Activity
Only the lines below between the ones containing "619 258 31.06" and "138 88 5222", inclusive, are to be reproduced, each exactly as it stands.

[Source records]
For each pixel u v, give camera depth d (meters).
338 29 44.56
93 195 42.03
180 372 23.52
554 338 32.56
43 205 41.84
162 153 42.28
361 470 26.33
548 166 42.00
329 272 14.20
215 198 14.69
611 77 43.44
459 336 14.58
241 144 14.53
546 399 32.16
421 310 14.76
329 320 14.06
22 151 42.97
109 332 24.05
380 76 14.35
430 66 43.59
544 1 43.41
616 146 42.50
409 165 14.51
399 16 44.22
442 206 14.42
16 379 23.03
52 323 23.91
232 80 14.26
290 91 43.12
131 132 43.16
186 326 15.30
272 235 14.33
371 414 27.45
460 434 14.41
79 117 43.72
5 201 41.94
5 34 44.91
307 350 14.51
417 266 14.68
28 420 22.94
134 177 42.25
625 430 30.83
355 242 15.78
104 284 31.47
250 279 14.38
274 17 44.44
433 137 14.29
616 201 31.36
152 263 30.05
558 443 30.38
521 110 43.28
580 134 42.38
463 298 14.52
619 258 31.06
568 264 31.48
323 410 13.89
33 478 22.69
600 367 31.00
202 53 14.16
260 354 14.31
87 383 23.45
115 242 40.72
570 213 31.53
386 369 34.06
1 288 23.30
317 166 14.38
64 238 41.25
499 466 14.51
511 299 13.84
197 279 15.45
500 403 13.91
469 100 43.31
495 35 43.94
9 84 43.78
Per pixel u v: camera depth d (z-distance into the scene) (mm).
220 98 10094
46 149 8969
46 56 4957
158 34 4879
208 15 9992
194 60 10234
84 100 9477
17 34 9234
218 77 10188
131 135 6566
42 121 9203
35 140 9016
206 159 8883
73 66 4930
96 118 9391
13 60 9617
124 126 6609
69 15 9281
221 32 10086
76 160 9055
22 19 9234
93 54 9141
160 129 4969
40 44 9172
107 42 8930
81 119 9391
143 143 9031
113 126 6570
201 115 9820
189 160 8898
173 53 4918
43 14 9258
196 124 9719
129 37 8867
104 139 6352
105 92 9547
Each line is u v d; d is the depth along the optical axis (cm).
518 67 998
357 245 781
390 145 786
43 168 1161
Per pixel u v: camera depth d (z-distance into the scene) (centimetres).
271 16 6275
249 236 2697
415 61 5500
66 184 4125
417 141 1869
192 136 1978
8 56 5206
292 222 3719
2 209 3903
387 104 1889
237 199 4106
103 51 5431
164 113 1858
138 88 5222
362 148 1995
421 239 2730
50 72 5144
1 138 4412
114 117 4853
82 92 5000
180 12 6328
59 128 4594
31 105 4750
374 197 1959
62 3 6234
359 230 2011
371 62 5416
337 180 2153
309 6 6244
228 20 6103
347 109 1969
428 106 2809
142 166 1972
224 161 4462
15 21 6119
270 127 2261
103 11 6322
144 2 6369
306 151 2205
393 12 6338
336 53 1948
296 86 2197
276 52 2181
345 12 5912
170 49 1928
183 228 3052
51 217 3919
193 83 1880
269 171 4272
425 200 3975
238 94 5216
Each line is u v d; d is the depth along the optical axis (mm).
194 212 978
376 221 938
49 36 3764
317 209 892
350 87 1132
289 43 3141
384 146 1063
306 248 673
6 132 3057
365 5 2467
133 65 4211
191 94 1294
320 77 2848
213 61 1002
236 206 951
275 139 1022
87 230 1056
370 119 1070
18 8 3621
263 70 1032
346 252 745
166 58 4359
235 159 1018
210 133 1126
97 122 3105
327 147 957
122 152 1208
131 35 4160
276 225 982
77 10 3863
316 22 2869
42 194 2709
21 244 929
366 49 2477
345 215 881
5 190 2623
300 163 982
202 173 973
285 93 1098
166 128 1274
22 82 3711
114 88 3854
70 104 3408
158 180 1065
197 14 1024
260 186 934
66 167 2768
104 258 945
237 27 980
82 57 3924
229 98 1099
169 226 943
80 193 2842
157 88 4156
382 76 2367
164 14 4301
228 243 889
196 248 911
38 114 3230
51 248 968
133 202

Exercise result
619 258 31.06
568 264 31.48
323 410 13.89
33 478 22.69
600 367 31.00
202 53 14.16
260 354 14.31
87 383 23.45
115 242 40.72
570 213 31.53
386 369 34.06
1 288 23.30
317 166 14.38
64 238 41.25
499 466 14.51
511 299 13.84
197 279 15.45
500 403 13.91
469 100 43.31
495 35 43.94
9 84 43.78
Per pixel u v: camera depth d (z-distance into the scene) (mm).
220 98 10094
46 149 8969
46 56 4957
158 34 4879
208 15 9992
194 60 10234
84 100 9477
17 34 9234
218 77 10188
131 135 6566
42 121 9203
35 140 9016
206 159 8883
73 66 4930
96 118 9391
13 60 9617
124 126 6609
69 15 9281
221 32 10086
76 160 9055
22 19 9234
93 54 9141
160 129 4969
40 44 9172
107 42 8930
81 119 9391
143 143 9031
113 126 6570
201 115 9820
189 160 8898
173 53 4918
43 14 9258
196 124 9719
129 37 8867
104 139 6352
105 92 9547
Each line is u v d; d is the depth along the optical axis (cm).
518 67 998
357 245 781
390 145 786
43 168 1161
Per pixel u v: camera depth d (z-distance into the scene) (centimetres).
271 16 6275
249 236 2697
415 61 5500
66 184 4125
417 141 1869
192 136 1978
8 56 5206
292 222 3719
2 209 3903
387 104 1889
237 199 4106
103 51 5431
164 113 1858
138 88 5222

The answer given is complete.